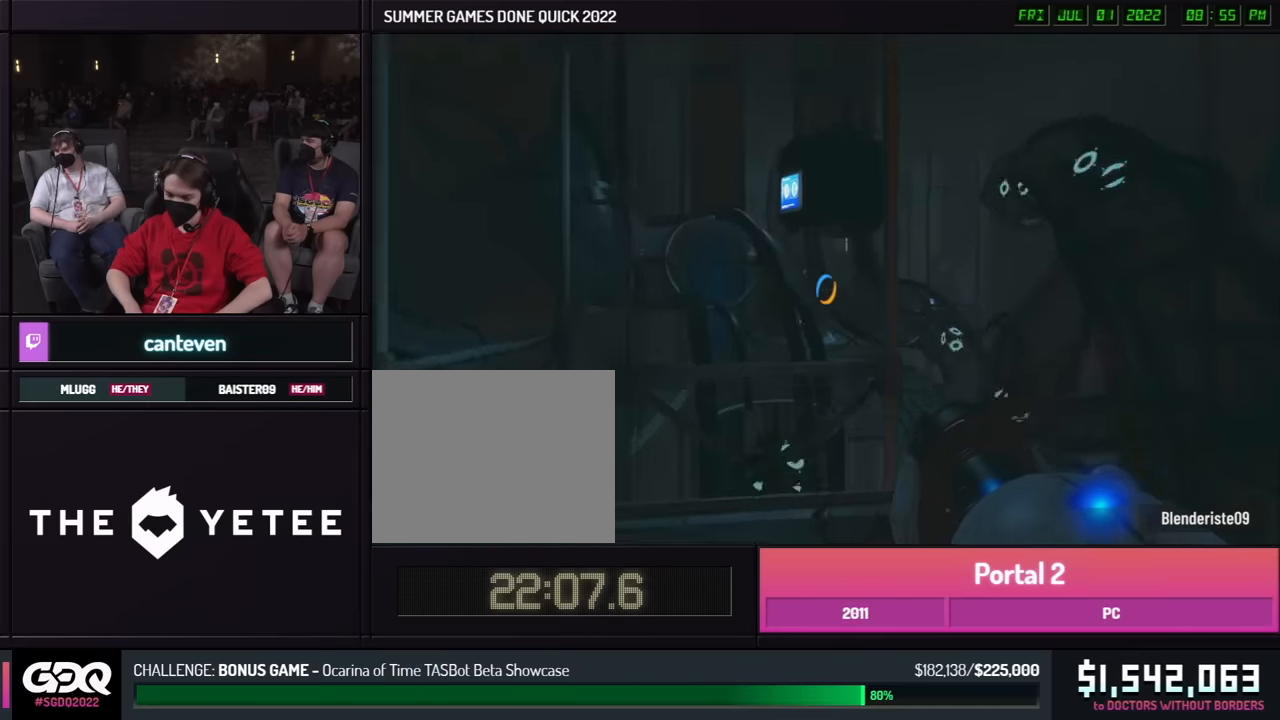
{"buttons": ["B"], "left_stick": "right", "right_stick": "center", "events": [[17, "left_stick", "down"], [84, "A", "down"], [117, "left_stick", "right"], [184, "A", "up"]]}
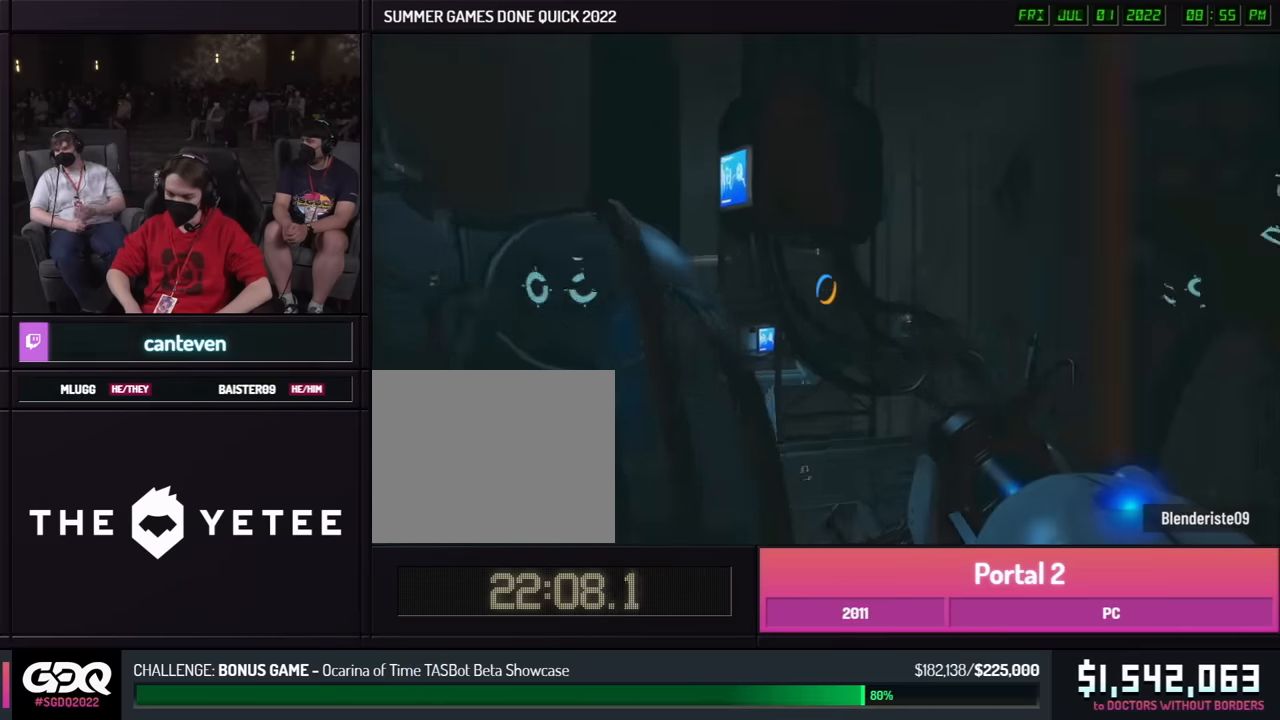
{"buttons": [], "left_stick": "left", "right_stick": "left", "events": [[17, "left_stick", "left"], [67, "A", "down"], [67, "left_stick", "right"], [150, "B", "up"], [167, "A", "up"], [167, "right_stick", "right"], [200, "left_stick", "left"], [234, "right_stick", "center"], [484, "right_stick", "left"]]}
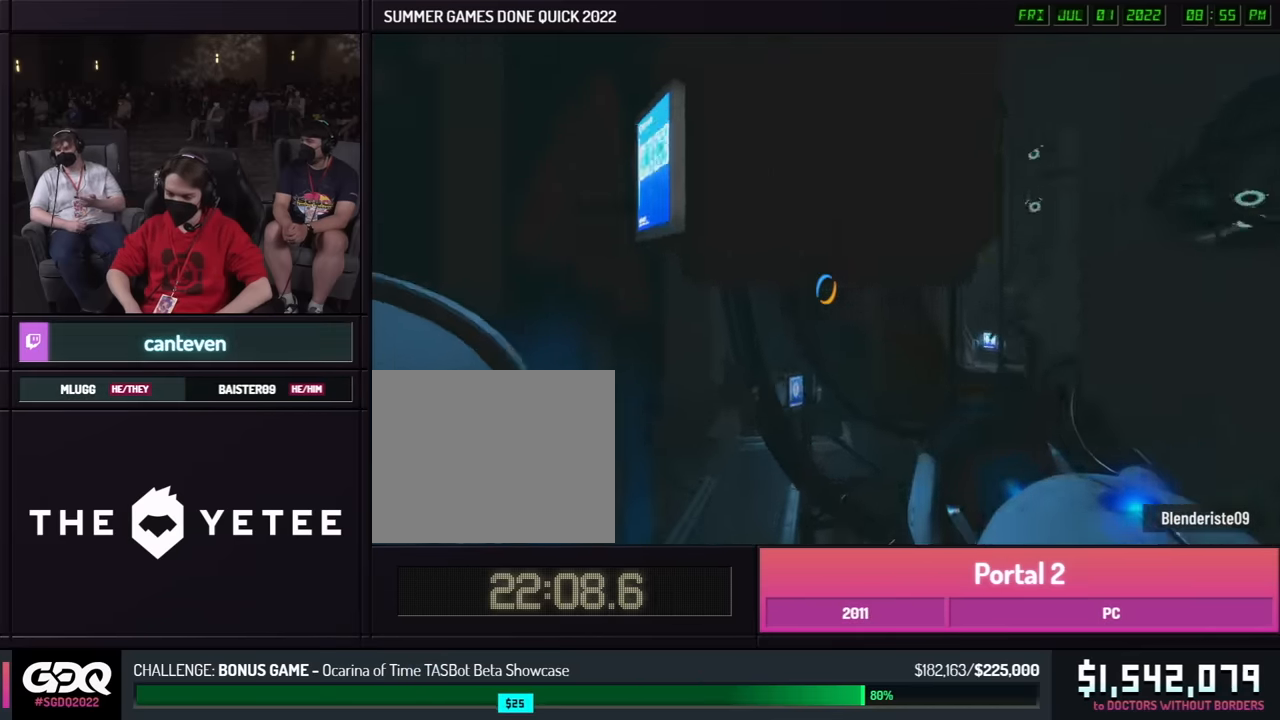
{"buttons": [], "left_stick": "right", "right_stick": "right", "events": [[284, "right_stick", "center"], [400, "left_stick", "right"], [417, "right_stick", "right"]]}
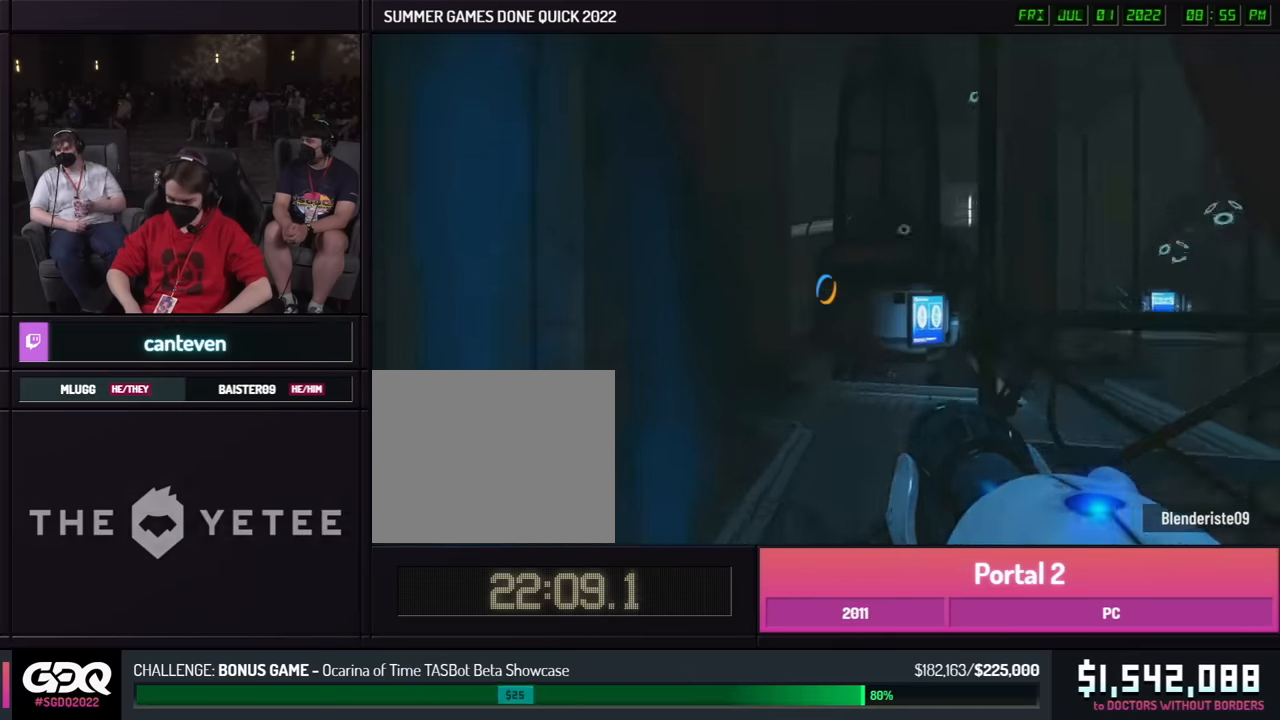
{"buttons": [], "left_stick": "right", "right_stick": "right", "events": [[67, "A", "down"], [167, "A", "up"], [167, "right_stick", "center"], [217, "left_stick", "left"], [384, "left_stick", "right"], [484, "right_stick", "right"]]}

__Exercise aim__.
Among the lines of the listing, count those containing the word "down". Answer with the count alone.

__Response area__.
3